Saved data entries
========================================

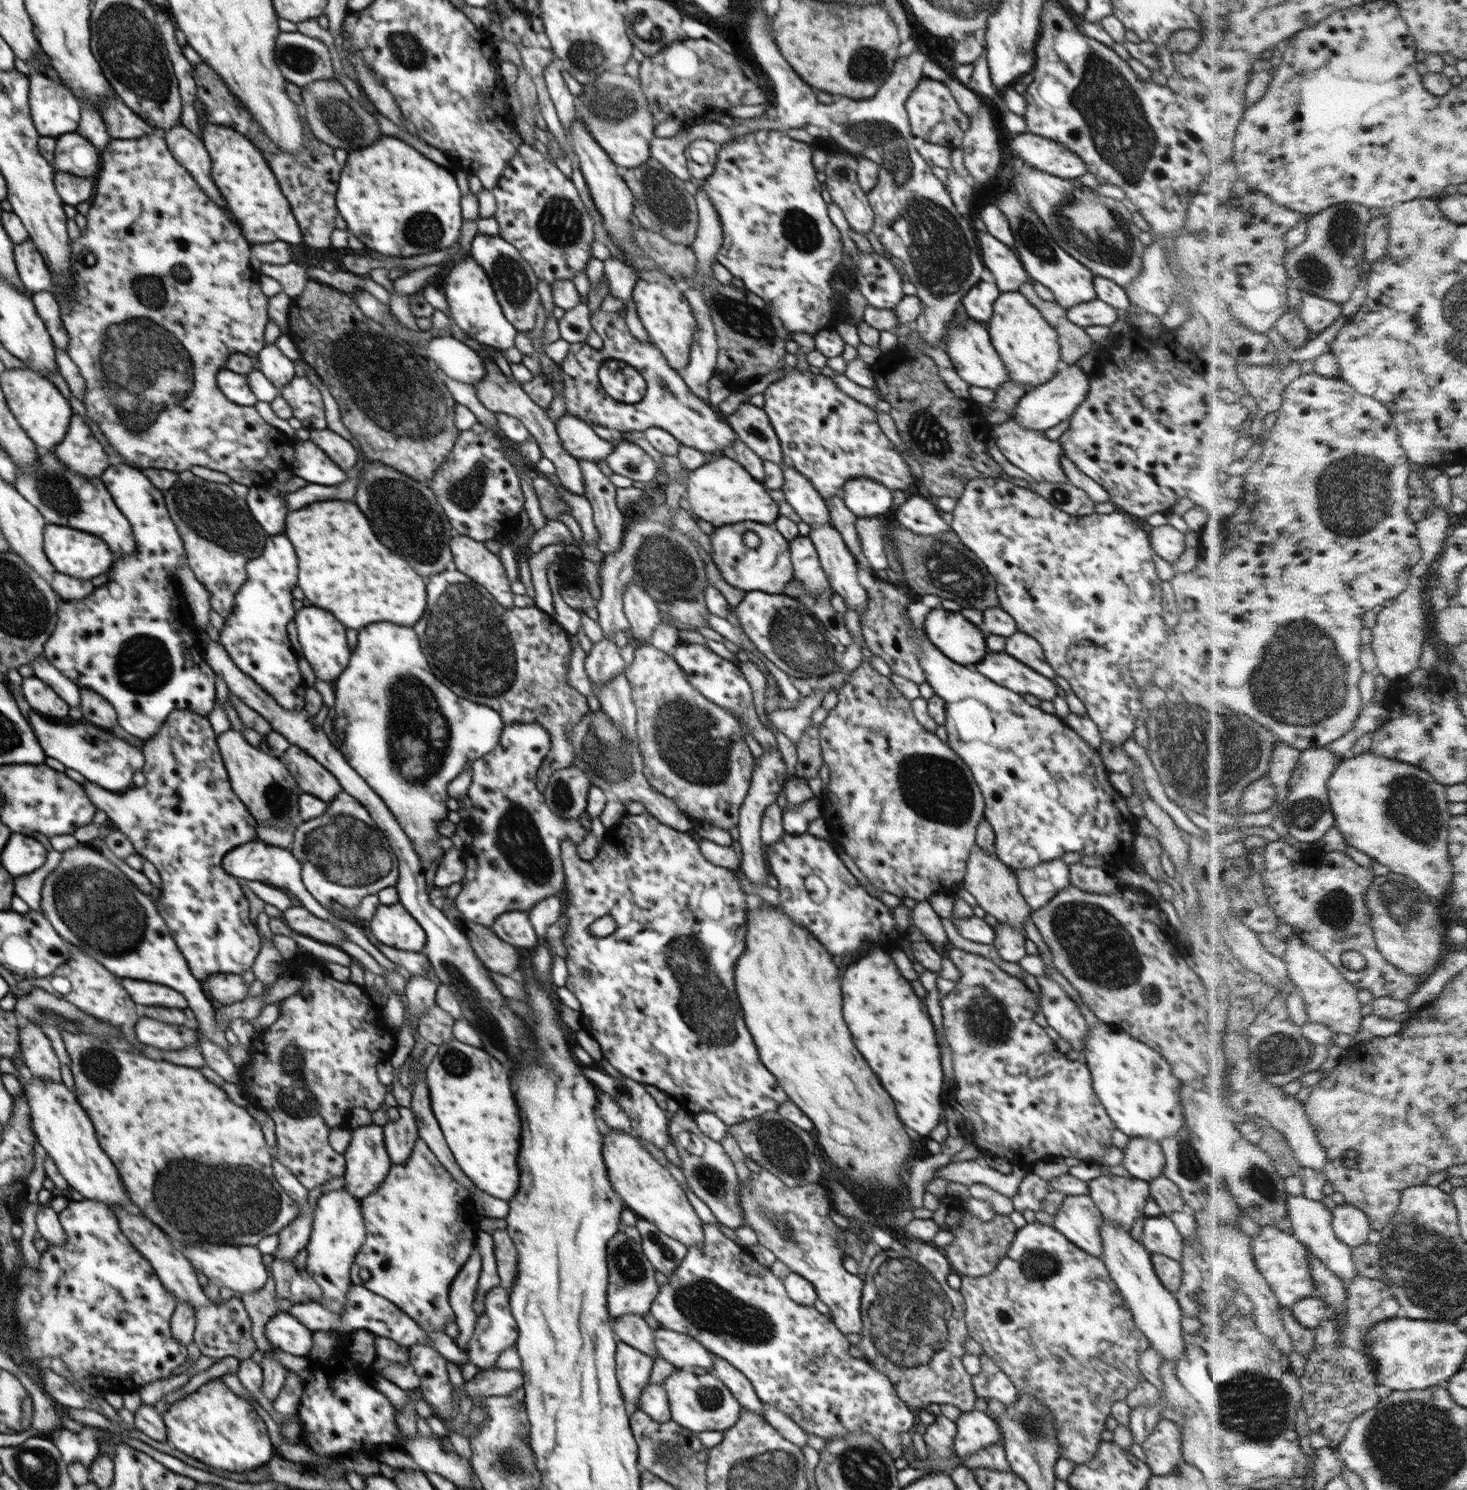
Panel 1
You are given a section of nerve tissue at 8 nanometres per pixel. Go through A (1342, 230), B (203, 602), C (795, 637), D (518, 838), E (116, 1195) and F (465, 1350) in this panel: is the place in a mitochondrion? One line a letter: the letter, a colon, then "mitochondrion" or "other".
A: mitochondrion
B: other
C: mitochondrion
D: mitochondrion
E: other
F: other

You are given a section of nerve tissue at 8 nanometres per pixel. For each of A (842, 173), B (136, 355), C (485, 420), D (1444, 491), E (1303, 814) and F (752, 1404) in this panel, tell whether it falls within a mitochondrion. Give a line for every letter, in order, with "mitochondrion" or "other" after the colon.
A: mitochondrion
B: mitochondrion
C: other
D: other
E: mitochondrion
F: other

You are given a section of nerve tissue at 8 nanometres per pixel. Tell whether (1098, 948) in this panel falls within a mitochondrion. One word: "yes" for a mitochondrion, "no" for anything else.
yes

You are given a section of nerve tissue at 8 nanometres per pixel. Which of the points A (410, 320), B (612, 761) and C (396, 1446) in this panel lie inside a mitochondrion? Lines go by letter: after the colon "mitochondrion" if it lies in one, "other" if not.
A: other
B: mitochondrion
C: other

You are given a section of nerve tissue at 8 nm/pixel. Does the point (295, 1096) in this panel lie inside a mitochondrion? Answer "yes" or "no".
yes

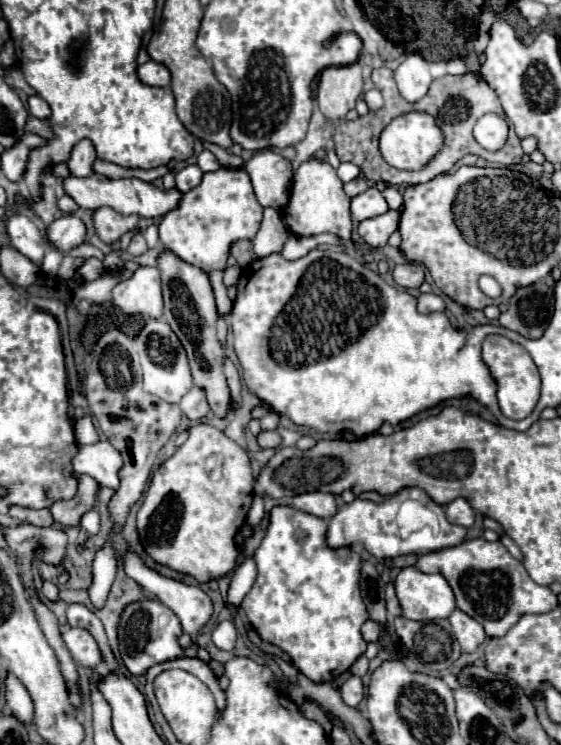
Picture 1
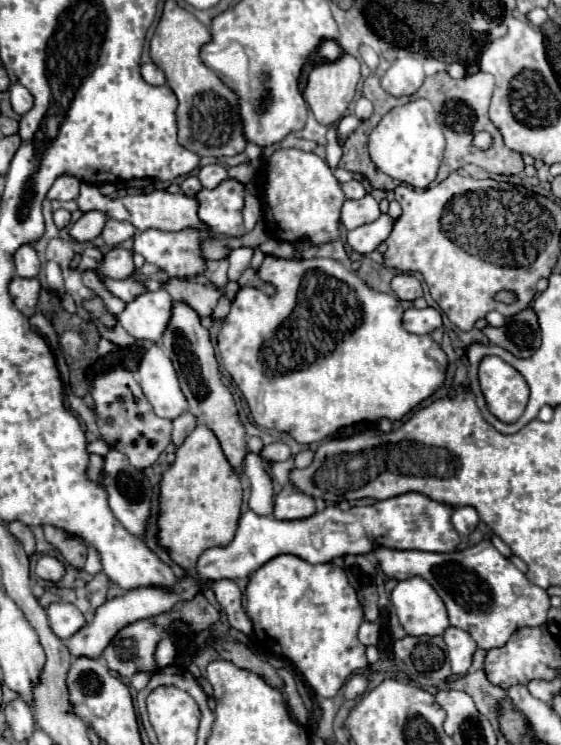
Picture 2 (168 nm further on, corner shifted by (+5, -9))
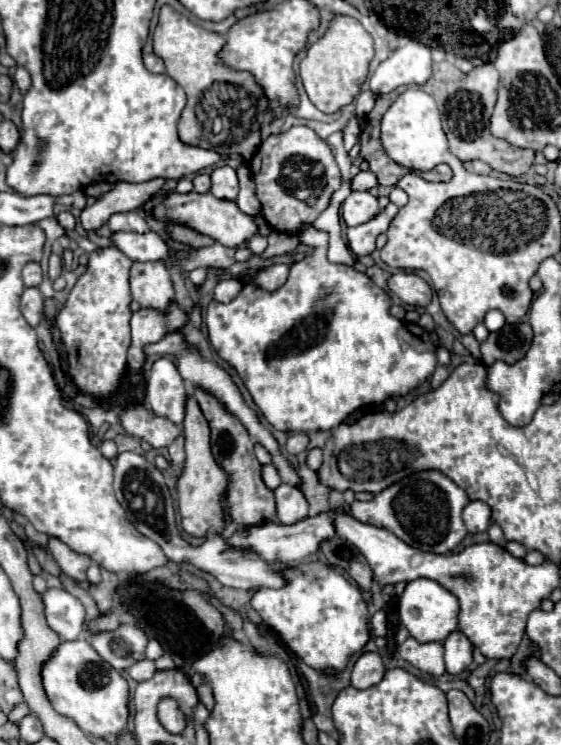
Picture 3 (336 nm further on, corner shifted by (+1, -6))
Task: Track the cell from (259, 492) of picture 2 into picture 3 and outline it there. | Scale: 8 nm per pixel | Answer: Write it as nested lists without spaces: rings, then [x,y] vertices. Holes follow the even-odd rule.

========================================

THE TASK = Search the records for the word "further" and copy every line where it occurs.

TASK RESULT =
Picture 2 (168 nm further on, corner shifted by (+5, -9))
Picture 3 (336 nm further on, corner shifted by (+1, -6))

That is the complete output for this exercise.